Today, Russia marks 20 years since Islamist commandos took hostages at a school in Beslan, in the Russian Caucasus, which ended in a massacre that killed 334 people, including 186 children.
Russian President Vladimir Putin, who was already in power at the time of the attack, visited the school for the first time on August 20, where he compared the massacre to the ongoing Ukrainian military offensive in the Kursk region.
On September 2004, XNUMX, on the first day of the school year, an armed group consisting of Chechens and Ingush entered a school in Beslan, in the Russian republic of North Ossetia, and took more than a thousand people hostage: parents, teachers and students.
They were kept without water for more than 50 hours, and several of them were executed.
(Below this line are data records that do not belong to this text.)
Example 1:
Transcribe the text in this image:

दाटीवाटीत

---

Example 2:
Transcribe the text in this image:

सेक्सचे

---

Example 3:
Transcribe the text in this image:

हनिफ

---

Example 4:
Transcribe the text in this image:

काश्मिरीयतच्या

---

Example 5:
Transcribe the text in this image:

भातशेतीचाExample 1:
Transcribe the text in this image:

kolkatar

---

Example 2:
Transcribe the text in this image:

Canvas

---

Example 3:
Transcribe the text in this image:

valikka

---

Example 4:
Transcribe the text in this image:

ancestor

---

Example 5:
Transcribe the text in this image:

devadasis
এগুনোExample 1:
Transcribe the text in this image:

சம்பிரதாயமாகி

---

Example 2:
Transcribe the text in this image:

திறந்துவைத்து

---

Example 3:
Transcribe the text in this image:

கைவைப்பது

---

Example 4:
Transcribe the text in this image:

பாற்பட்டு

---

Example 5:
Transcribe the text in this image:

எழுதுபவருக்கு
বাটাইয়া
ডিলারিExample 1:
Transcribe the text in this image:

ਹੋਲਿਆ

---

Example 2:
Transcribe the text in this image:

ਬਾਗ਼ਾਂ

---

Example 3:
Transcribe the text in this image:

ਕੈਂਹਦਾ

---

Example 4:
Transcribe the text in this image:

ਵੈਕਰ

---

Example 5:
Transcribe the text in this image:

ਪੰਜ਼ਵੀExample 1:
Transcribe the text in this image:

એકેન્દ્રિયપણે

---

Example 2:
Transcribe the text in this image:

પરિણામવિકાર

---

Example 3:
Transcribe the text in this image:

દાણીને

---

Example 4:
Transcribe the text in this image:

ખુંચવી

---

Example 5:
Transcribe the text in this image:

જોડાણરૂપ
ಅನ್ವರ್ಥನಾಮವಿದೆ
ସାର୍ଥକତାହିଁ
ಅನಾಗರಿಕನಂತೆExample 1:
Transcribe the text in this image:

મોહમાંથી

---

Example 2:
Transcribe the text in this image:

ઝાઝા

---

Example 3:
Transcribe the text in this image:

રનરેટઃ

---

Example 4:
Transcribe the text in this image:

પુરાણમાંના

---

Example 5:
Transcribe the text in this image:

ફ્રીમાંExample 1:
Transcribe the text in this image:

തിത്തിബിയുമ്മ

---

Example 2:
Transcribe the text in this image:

A double explosion in the school's gymnasium on September 3 caused panic, and children tried to escape under fire from the kidnappers.
These explosions, the origin of which has not been fully determined, prompted Russian special forces to launch a chaotic attack that ended in bloodshed.
During today's commemoration, former students who survived the massacre walked through the school yard, carrying portraits of the victims and white roses.
Relatives of the victims, survivors and officials, including regional governor Sergej Menjail, laid flowers and knelt before the cross in the school's burned-out former gymnasium, which has since become a memorial.
The Beslan Mothers' Committee, an association of parents of victims who tirelessly call for an objective investigation of the tragedy, held a press conference.
The mothers met with Putin during his visit and asked questions "regarding the actions of federal and regional law enforcement officials" but received no answers, Tatiana Chernikova said.
This attack, the deadliest in Russian history, took place during the second Chechen war in which the Russian army and Islamic separatists clashed.
In the end, Moscow won the conflict, accused of killing tens of thousands of civilians.
The attack in Beslan marked the peak of the crimes committed during the two Chechen wars (1994-1996, then 1999-2009).
The poor management of this crisis and the practical absence of negotiations led to protests led by the Beslan Mothers' Committee, which in 2005 received the resignation of the then president of this republic, Aleksandar Dzasohov.
In 2017, the European Court of Human Rights (ECHR) found that Russian authorities had taken insufficient preventive measures and criticized the disproportionate use of force during the attack on the school.
During his recent visit to a school in Beslan, Vladimir Putin drew a parallel between this attack and the unprecedented Ukrainian offensive in the Kursk region, carried out more than two years after a major attack on the Kremlin in Ukraine.
"Just as we fought against terrorists, today we must fight against those who commit crimes in the Kursk region, in the Donbas," he said, continuing his argument about the "denazification" of Ukraine.